Personal information
- Date of birth: 6 August 1983 (age 42)
- Place of birth: Hartlepool, England
- Position(s): Midfielder

Team information
- Current team: Alsager Town

Senior career*
- Years: Team / Apps / (Gls)
- 2002–2004: Middlesbrough / 0 / (0)
- 2003: → York City (loan) / 1 / (0)
- 2004–2005: Rushden & Diamonds / 36 / (6)
- 2005–2006: Chester City / 5 / (0)
- 2006: → Forest Green Rovers (loan) / 5 / (0)
- 2006–2007: Buxton / 8 / (1)
- 2008–2014: Kidsgrove Athletic
- 2014–: Alsager Town

= Craig Dove =

English footballer

Craig Dove (born 6 August 1983) is an English footballer who plays for Alsager Town.

==Career==
Starting his career with Middlesbrough, Dove joined York City on a months loan in October 2003. followed by a season at Rushden & Diamonds.

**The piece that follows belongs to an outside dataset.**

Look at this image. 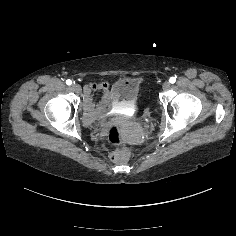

He then signed for Chester City and during his time with Chester was loaned out to Forest Green Rovers. He was freed by Chester the following summer, playing 8 games for Buxton the following season but left after failing to hold down a regular place.

In July 2008, Dove joined Northern Premier league side Kidsgrove Athletic. He left Kidsgrove in January 2014 to become assistant manager at Alsager Town.